Lastly if for some rare circunstancies you can't tell PHPMailer to use your mail server, but you do in fact have one, and that one is able to recieve the mail... you can use AddReplyTo('me#example.com', 'My Name'); Most clients will understand that any reply to the message must be (unless explicitly defined by the user) directed to "me#example.com" in this case.
Disclaimer: I take no responsibility of any harm result of the use of the method I mention here, such as (but not limited to) your mail account getting banned.
Must read:
Coding Horror on sending mail via code
Recommended read: PHPMailer Tutorial (old version)
No need (neither a good way) to hide or mask whatsoever.
I assume you already know how to use the class you are talking about.
You probably have some variable for sending email, like
var $From = "someguy#whatever.com";
you can type whatever you want into that email address. Gmail dont care what email things is sent from.
And no, this dosent sound very legit.
One more thing: Gmail requires a gmail account to relay mails. Its no problem, it wont be visible.
You want to "show the company email address as sender" but you "didn't (sic) have any email server"?
Can anyone actually send you email at your company email address? If so, use that server which is hosting your email to send out from.
If you don't really have a company email address, then I suggest you get a gmail address like companyname#gmail.com and just send from that. Otherwise the email will appear as spam to a great many of your recipients.
Now, if the people you are about to send an email to actually signed up to be on your mailing list then you can use a third party application like Constant Contact to do your broadcasts from.
If they haven't, then I suggest you not send an email at all.

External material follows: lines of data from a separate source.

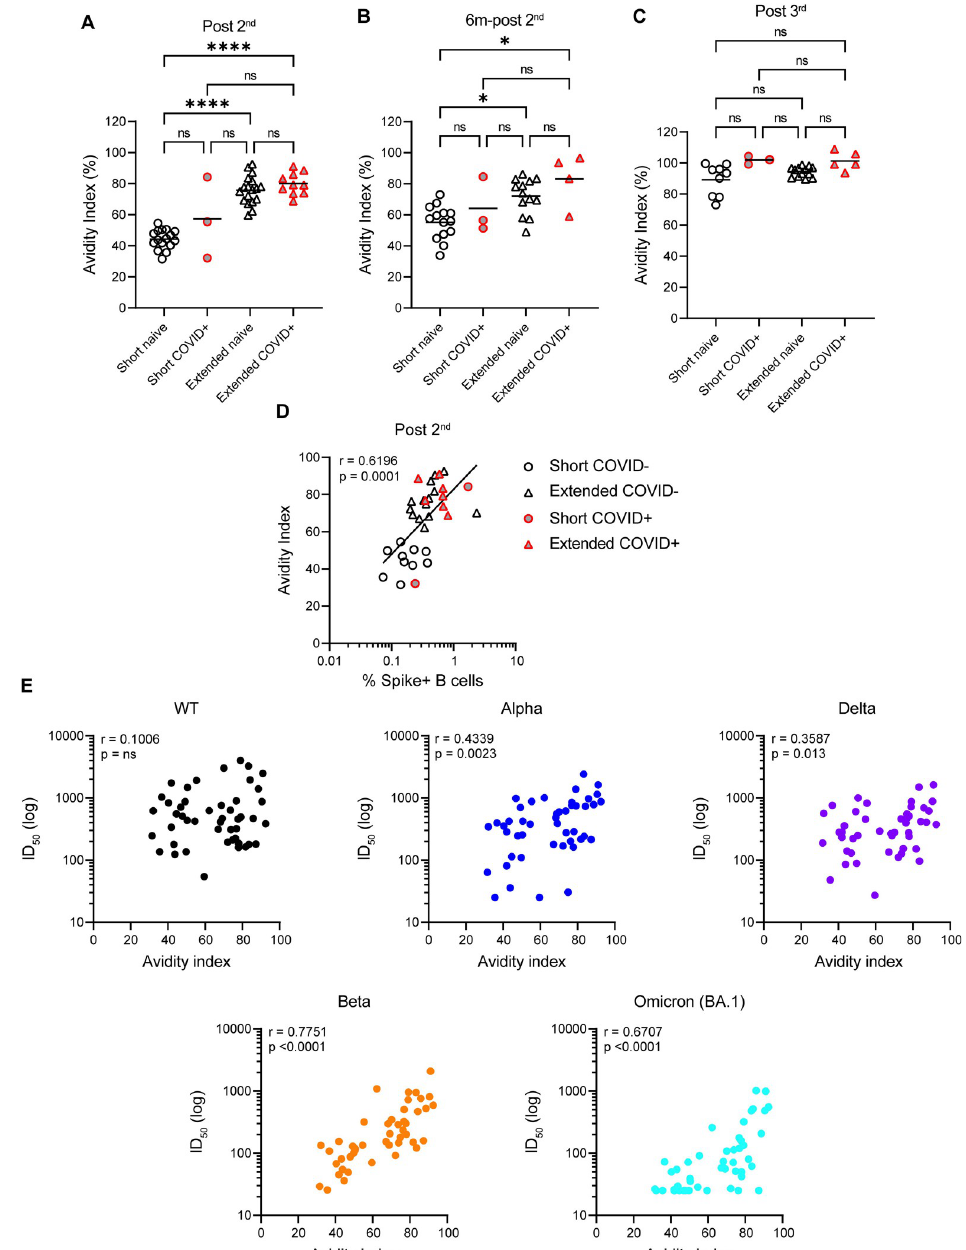
Fig 6. IgG binding avidity increases with vaccine boosting. Avidity index for IgG binding to Spike was measured A) post 2 nd , B) 6 months post 2 nd and C) post 3 rd and compared across groups. Avidity index was calculated by comparing the area under the curve (AUC) with/without an 8M Urea washing step. D’Agostino and Pearson tests were performed to determine normality. Based on this result, differences between groups were assessed using a Kruskal- Wallis test with Dunn’s multiple comparisons post hoc. D) Correlation between avidity index and % Spike-reactive memory B cells. (Spearman’s correlation, r ; a linear regression was used to calculate the goodness of fit, r 2 ). E) Correlations between avidity index and ID 50 against VOCs following 2-doses of BNT162b2 vaccine.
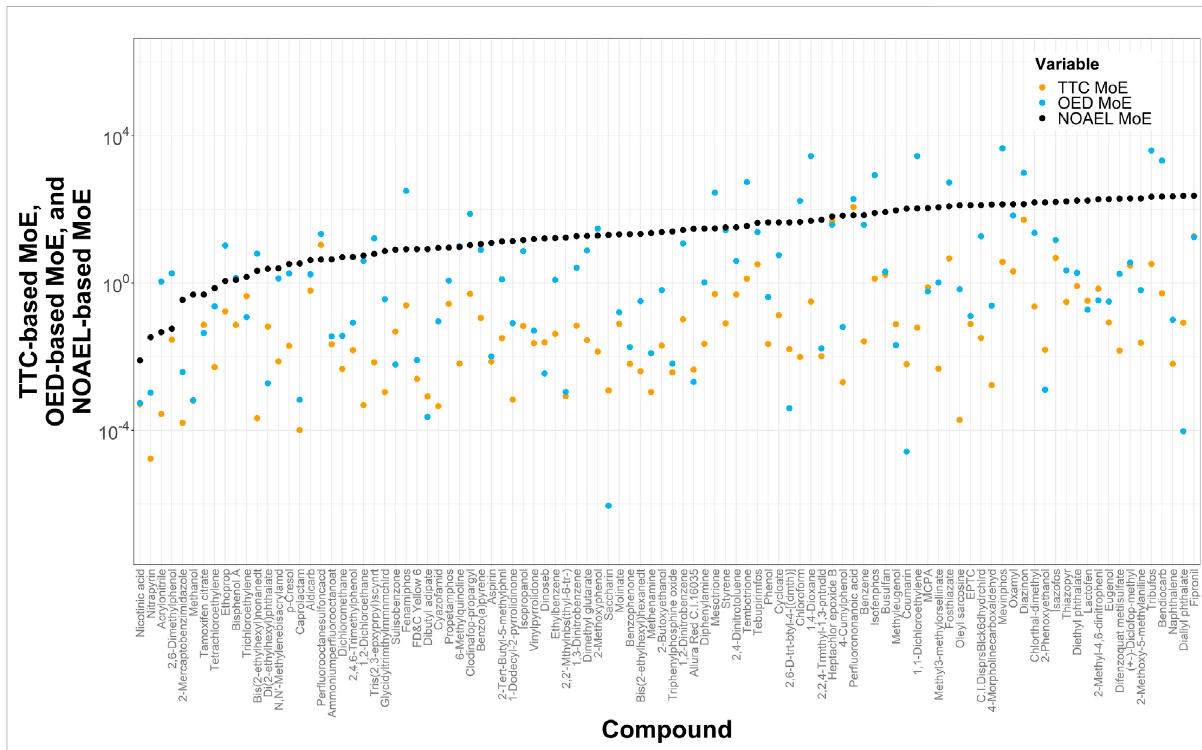
FIGURE 4 Plot of margins of exposure estimated by dividing TTCs, OEDs, and NOAELs, by ExpoCast SEEM exposures yielding TTC-, OED-, and NOAEL- based MoEs, respectively. This plot shows the lowest 100 NOAEL-based MoEs (from the dataset of 522) and shows those MoEs in increasing order fromlefttoright.Forthisanalysis,the fi lterforGenotoxicitywasnotappliedfordeterminingtheTTCvalue,becausetheOEDsandNOAELsrepresent non-cancer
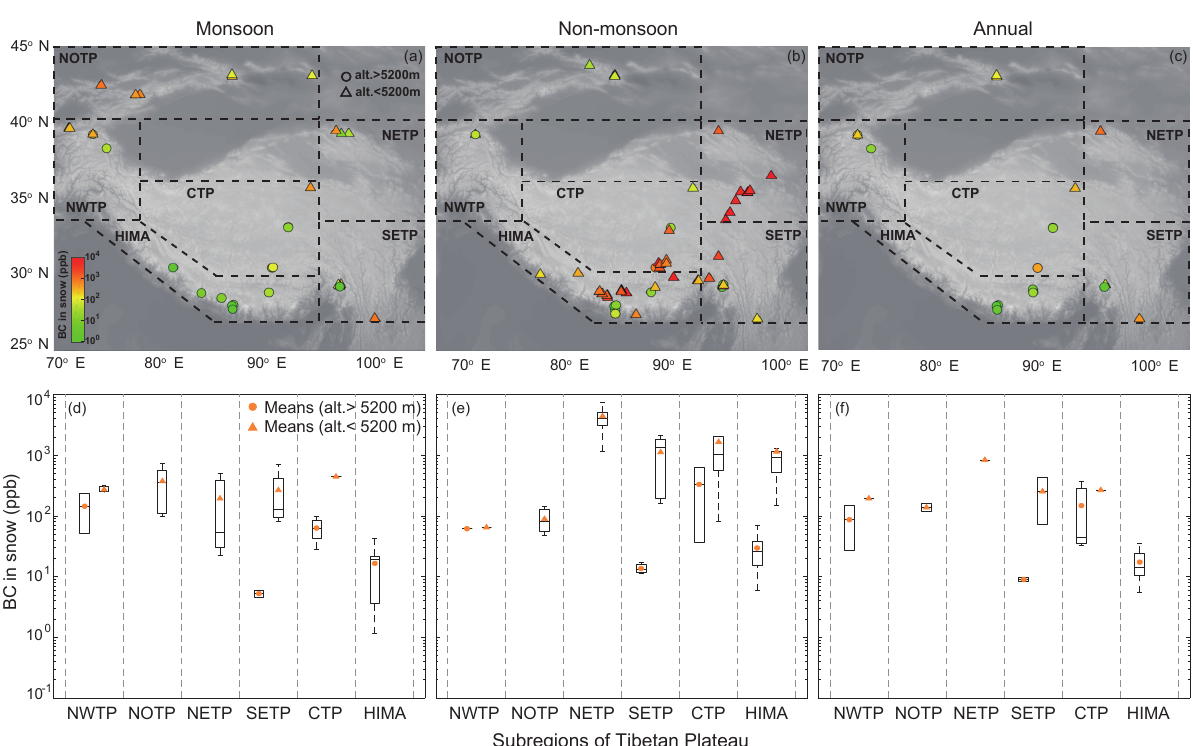
Figure 1. Observed BC concentrations in snow over the Tibetan Plateau (TP) during (a, d) monsoon, (b, e) non-monsoon, and (c, f) annual periods in 2000–2015 (see Table S1 for details). (a–c) Spatial distributions of seasonal mean BC concentrations at altitudes >5200 (circles) and <5200m (triangles) in six sub-regions, including the northwestern TP (NWTP), north of the TP (NOTP), the northeastern TP (NETP), the southeastern TP (SETP), the central TP (CTP), and the Himalayas (HIMA). (d–f) Box plots of observed BC concentrations in snow (shown in a–c ) within each sub-region, with medians (middle bars), interquartile ranges (between 25th and 75th percentiles; boxes), and maxima/minima (whiskers) within ± 1.5 × interquartile ranges. Some box plots are shrunk due to limited samples. Results for altitudes >5200 and <5200m are shown as left and right box plots within each sub-region, respectively, with circles and triangles indicating mean values. Note that some sub-regions only have observations at altitudes >5200 or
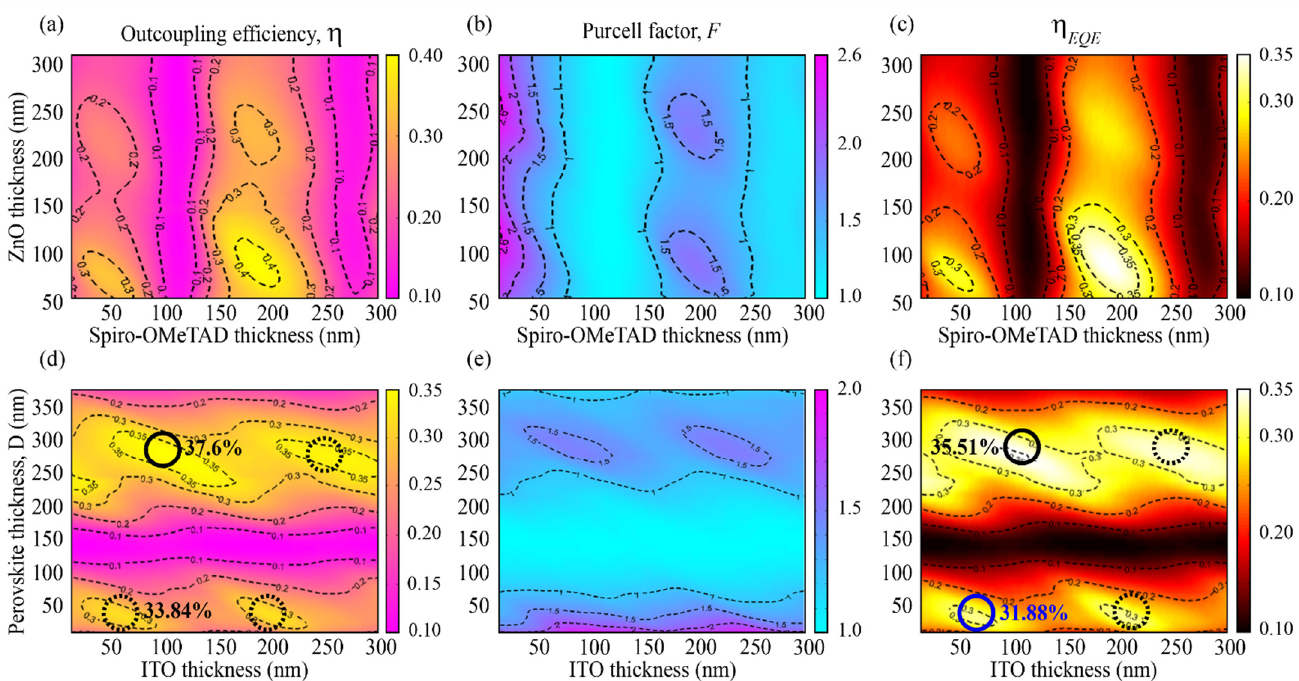
Figure 4. ( a ) Outcoupling efficiency η , ( b ) Purcell factor F , ( c ) η EQE of PeLED as functions of ZnO and Spiro-OMeTAD thicknesses at emission wavelength 540 nm (Ag = 100 nm, ITO = 200 nm, CsPbBr3 = 40 nm). ( d ) Outcoupling efficiency η , ( e ) Purcell factor F , ( f ) η EQE of PeLED as functions of ITO and perovskite thicknesses at emission wavelength 540 nm (Ag = 100 nm, Spiro-OMeTAD = 50 nm, ZnO = 40 nm). The circles represent local maxima. Isotropic dipoles distribution is assumed for all figures.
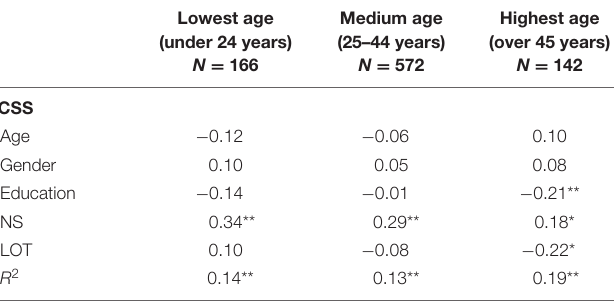
TABLE 3 | Hierarchical regression model for cyberchondria (CYB) at each age level.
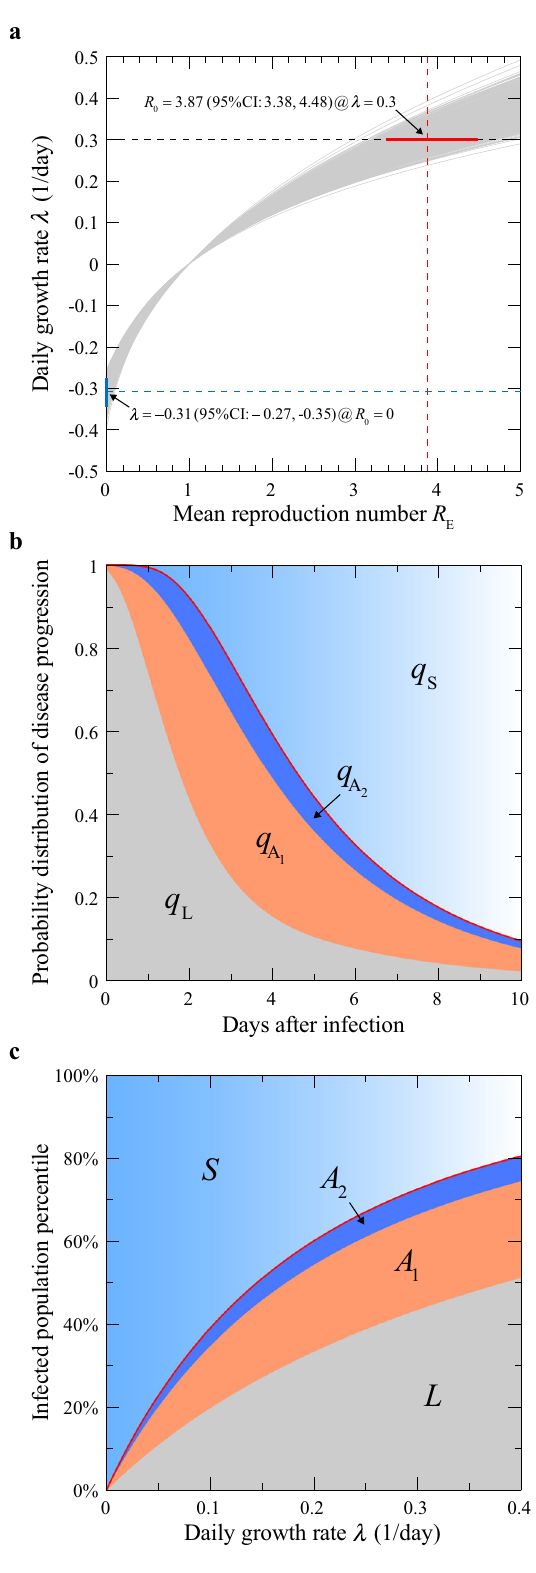
testing outcomes with one day delay (red curve). The largest reduction is obtained when the test is performed 3 days after the contact. This corresponds to the day when the width of the orange plus dark blue region in Fig. 3b is the widest. For contact tracing and quarantine, we show our results under the scenario that a fraction q c of infectees are tracked down and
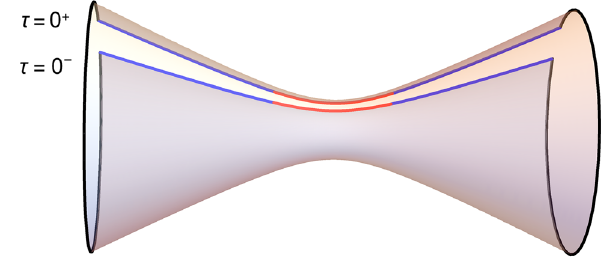
Fig. 12 Representation of the complex-extended geometry that con- nects the boundary τ = 0 − , with the boundary τ = 0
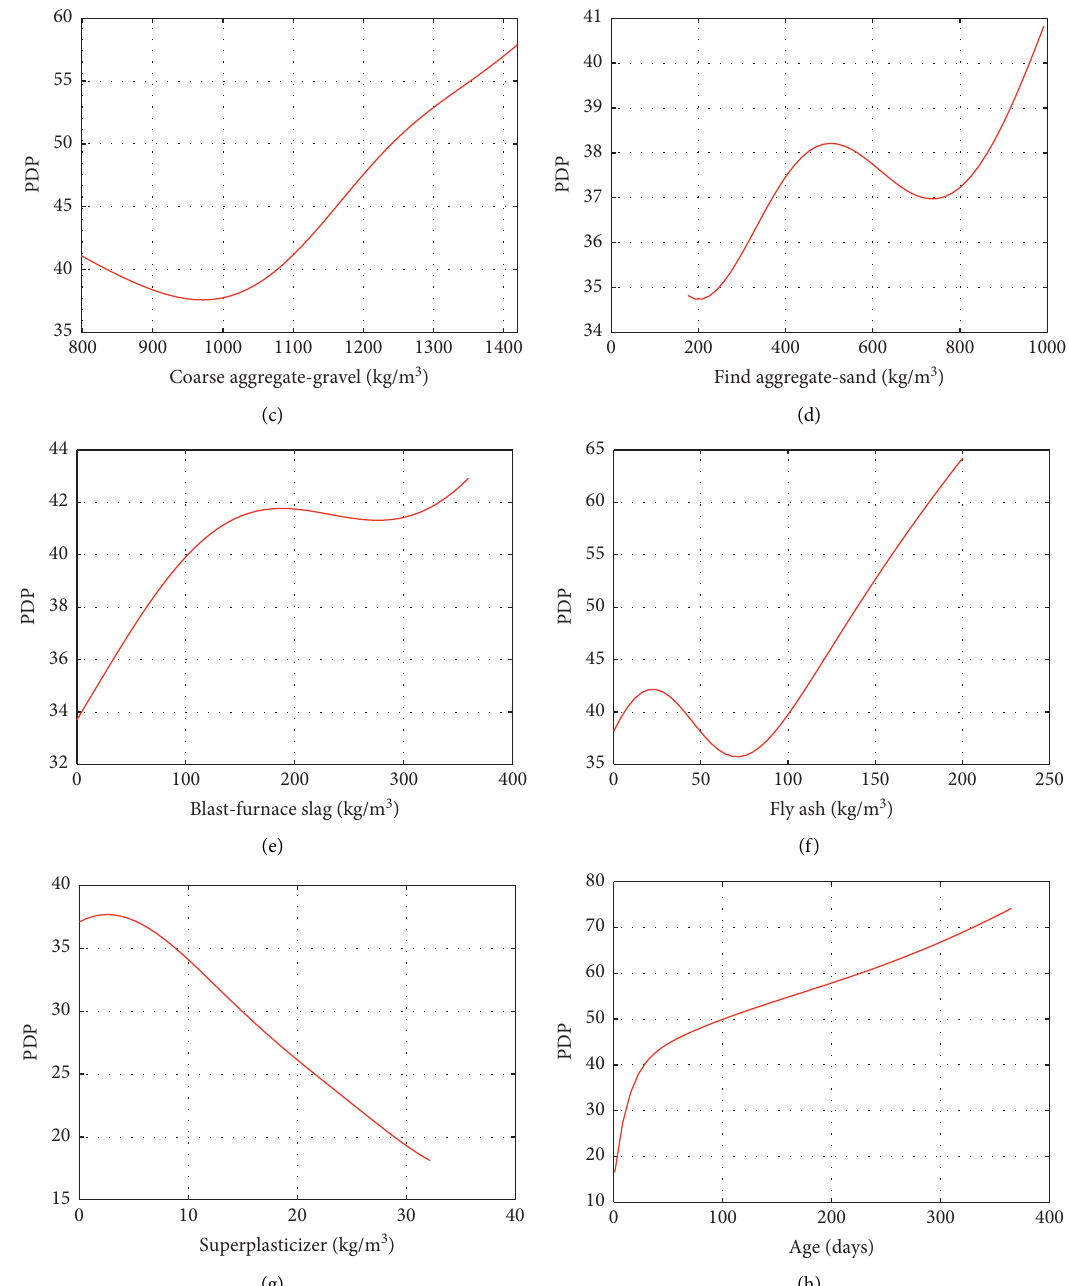
Figure 10: Partial dependence plots (PDP) of the input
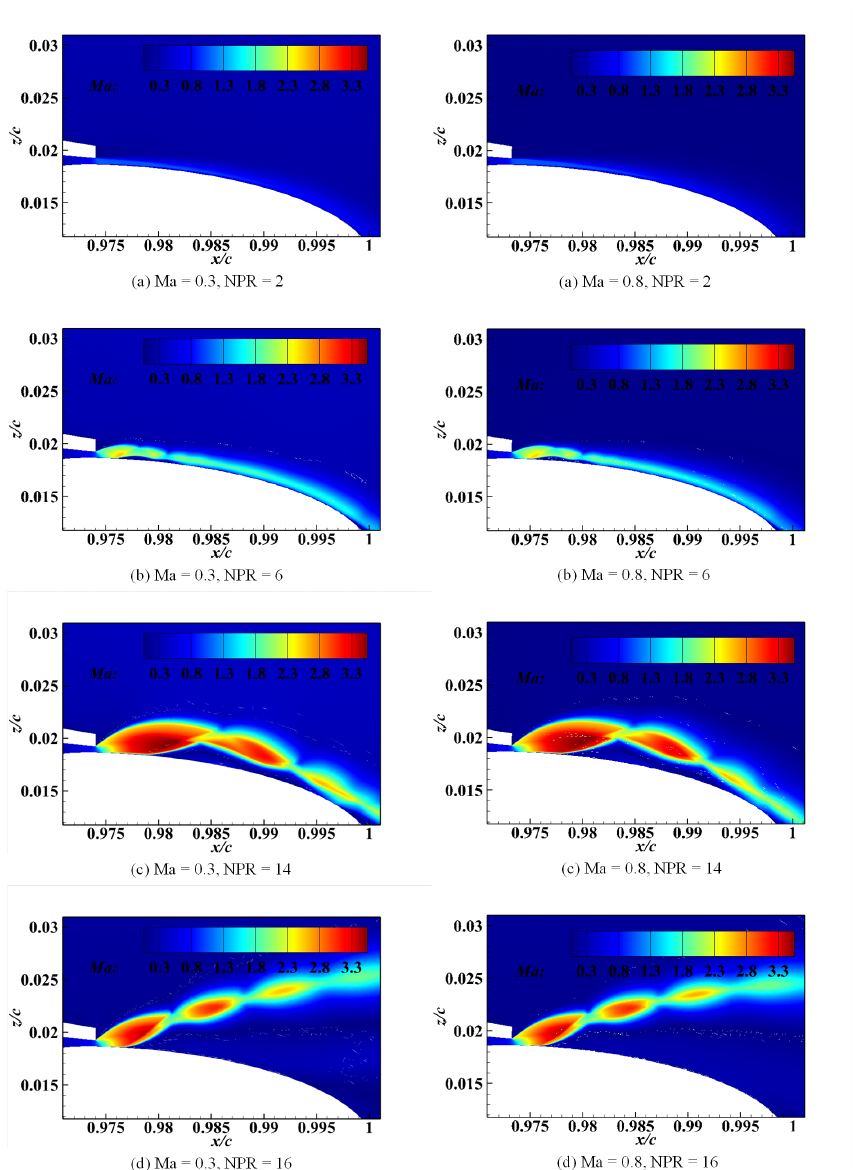
Figure 14. Mach number contours for Ma = 0.3 (left column) and Ma = 0.8 (right column) with α = 3 ◦ to characterize the jet behavior of a supersonic CC jet with increasing NPR ( a ) upon attachment to the reaction surface, ( b ) upon the formation of separation bubbles, ( c ) just before separation, and ( d ) upon full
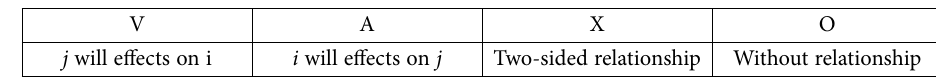
Table 10. Symbols for ISM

in mail headers you can have both a Sender: and a From: header which in most mail clients is displayed as either just the From or in some cases Sender on behalf of From, using this way is a nice and clean way to be able to send From a different mail address then the actual Sender mail server
This is highly illegal.
var $From = "someguy#whatever.com";
Is the only option your have for trying to hide email address. But no matter what your email will be inscribed with IP. Someone who knows what they are doing will still be able to trace the email back to the source.